The New York Times Sunday Magazine has a lengthy interview with Obama this morning, focused on the economy. This is from the discussion on health-care
May 3, 2009

The New York Times Sunday Magazine has a lengthy interview with Obama this morning, focused on the economy. This is from the discussion on health-care reform:

THE PRESIDENT: First of all, I do think consumers have gotten more active in their own treatments in a way that’s very useful. And I think that should continue to be encouraged, to the extent that we can provide consumers with more information about their own well-being — that, I think, can be helpful.

I have always said, though, that we should not overstate the degree to which consumers rather than doctors are going to be driving treatment, because, I just speak from my own experience, I’m a pretty-well-educated layperson when it comes to medical care; I know how to ask good questions of my doctor. But ultimately, he’s the guy with the medical degree. So, if he tells me, You know what, you’ve got such-and-such and you need to take such-and-such, I don’t go around arguing with him or go online to see if I can find a better opinion than his.

And so, in that sense, there’s always going to be an asymmetry of information between patient and provider. And part of what I think government can do effectively is to be an honest broker in assessing and evaluating treatment options. And certainly that’s true when it comes to Medicare and Medicaid, where the taxpayers are footing the bill and we have an obligation to get those costs under control.

Q. And right now we’re footing the bill for a lot of things that don’t make people healthier.

THE PRESIDENT: That don’t make people healthier. So when Peter Orszag and I talk about the importance of using comparative-effectiveness studies (9) as a way of reining in costs, that’s not an attempt to micromanage the doctor-patient relationship. It is an attempt to say to patients, you know what, we’ve looked at some objective studies out here, people who know about this stuff, concluding that the blue pill, which costs half as much as the red pill, is just as effective, and you might want to go ahead and get the blue one. And if a provider is pushing the red one on you, then you should at least ask some important questions.

It's a very enlightening interview; a few things came to mind after reading it, the first being that provider incompetence is exacerbated by our present system. Sometimes doctors screw up because they're trying to push so many people through their office in the shortest possible amount of time. Under a for-profit system driven by volume, that's the most lucrative strategy.

So unlike the president, even though I usually go to top-notch doctors at excellent teaching hospitals, I always question their judgment. Anyone who stops asking questions does so at their peril.

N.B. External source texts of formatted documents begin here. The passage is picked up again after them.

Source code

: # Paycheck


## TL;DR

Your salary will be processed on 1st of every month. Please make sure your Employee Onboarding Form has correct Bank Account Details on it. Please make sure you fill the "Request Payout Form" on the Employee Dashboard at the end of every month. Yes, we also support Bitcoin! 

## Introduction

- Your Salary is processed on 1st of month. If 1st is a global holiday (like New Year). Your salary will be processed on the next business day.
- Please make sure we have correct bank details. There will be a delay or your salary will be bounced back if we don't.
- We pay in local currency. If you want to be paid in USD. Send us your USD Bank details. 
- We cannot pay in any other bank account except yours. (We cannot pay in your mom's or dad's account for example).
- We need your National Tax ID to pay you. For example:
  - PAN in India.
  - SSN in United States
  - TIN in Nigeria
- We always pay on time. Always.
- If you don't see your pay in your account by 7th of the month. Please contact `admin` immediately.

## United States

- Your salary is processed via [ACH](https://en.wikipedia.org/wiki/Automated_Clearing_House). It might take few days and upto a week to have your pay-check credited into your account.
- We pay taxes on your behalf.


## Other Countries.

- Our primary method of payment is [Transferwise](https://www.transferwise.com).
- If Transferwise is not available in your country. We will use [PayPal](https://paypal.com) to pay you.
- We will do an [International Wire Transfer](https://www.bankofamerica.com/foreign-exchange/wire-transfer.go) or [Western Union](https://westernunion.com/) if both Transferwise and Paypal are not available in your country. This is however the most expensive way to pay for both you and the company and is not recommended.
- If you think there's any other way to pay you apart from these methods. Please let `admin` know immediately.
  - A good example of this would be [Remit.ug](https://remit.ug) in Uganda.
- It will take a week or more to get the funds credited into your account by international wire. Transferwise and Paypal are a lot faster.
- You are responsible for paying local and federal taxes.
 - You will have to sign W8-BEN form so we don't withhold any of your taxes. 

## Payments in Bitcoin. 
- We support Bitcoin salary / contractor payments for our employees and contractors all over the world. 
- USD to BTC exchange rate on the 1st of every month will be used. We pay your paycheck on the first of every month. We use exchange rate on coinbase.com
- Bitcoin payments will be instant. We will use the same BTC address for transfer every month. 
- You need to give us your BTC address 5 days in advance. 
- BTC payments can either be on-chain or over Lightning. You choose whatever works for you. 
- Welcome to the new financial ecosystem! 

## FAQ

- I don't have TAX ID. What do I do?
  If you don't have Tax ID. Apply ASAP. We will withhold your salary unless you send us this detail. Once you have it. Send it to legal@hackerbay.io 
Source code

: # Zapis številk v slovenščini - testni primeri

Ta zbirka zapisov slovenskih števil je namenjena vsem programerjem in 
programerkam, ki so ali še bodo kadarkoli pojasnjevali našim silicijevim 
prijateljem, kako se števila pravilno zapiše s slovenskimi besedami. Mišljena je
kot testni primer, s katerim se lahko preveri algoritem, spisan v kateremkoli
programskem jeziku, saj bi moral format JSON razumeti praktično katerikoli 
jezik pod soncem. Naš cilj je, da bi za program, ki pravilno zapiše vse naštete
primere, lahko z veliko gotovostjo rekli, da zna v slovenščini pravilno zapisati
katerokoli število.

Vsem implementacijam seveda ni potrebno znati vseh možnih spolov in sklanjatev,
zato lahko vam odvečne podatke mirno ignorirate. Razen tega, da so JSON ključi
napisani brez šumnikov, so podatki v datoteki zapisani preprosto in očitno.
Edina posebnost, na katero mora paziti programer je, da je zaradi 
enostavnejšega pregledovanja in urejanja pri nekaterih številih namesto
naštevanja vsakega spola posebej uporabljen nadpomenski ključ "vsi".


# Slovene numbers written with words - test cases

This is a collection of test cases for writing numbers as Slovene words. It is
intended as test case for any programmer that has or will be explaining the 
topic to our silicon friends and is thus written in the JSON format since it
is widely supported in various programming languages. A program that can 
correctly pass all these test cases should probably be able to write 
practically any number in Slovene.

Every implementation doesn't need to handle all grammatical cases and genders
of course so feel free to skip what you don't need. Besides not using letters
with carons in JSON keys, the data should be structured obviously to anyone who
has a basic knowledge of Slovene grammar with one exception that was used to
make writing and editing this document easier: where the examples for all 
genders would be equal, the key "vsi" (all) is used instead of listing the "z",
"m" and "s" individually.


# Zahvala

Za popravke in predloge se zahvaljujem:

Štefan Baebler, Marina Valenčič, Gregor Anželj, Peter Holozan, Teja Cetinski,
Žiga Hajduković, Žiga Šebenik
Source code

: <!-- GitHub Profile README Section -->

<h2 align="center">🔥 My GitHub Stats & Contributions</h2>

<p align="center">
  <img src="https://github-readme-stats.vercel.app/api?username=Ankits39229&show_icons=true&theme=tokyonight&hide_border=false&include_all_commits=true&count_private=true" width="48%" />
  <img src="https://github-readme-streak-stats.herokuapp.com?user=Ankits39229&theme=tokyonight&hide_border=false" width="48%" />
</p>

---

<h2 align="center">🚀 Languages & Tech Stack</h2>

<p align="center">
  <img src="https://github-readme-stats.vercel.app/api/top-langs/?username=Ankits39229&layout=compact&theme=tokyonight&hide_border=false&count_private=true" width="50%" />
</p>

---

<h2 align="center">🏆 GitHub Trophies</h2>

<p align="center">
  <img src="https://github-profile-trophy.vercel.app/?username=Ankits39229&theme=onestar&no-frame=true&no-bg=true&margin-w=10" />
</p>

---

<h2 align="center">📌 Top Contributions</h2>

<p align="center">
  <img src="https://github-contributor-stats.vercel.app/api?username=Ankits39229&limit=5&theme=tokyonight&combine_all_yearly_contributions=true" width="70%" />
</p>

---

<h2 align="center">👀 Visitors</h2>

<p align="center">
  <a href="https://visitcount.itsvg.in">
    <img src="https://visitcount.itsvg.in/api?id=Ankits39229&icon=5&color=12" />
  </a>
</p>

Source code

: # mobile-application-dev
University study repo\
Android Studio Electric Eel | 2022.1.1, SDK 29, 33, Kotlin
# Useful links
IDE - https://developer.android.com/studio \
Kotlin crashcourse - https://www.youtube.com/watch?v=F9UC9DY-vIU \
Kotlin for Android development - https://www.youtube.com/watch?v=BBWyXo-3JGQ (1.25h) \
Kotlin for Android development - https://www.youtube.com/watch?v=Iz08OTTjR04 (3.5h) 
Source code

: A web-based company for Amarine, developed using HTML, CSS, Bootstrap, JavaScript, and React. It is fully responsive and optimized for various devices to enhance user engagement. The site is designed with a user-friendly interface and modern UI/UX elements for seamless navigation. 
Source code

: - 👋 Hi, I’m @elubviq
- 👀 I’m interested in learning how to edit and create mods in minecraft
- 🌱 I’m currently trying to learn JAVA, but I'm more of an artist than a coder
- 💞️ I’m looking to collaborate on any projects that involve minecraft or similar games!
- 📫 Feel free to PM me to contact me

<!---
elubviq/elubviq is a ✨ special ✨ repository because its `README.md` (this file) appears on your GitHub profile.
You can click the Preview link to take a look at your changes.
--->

The other is (and you may not know this), there are some important differences between some brand name drugs and their generic equivalents, mostly as a result of a patient's personal chemistry. It's also an open secret that drugs, brand-name or not, only work on some people. This quote from a GlaxoSmithKline VP a few years ago created quite a stir at the time:

"The vast majority of drugs - more than 90 per cent - only work in 30 or 50 per cent of the people," Dr [Allen] Roses said. "I wouldn't say that most drugs don't work. I would say that most drugs work in 30 to 50 per cent of people. Drugs out there on the market work, but they don't work in everybody."

And this is one of the reasons why I believe that anything short of a public plan will not be truly cost-effective. As long as a health plan is predicated on making money for the insurance and pharmaceutical companies, consumers will be short-changed.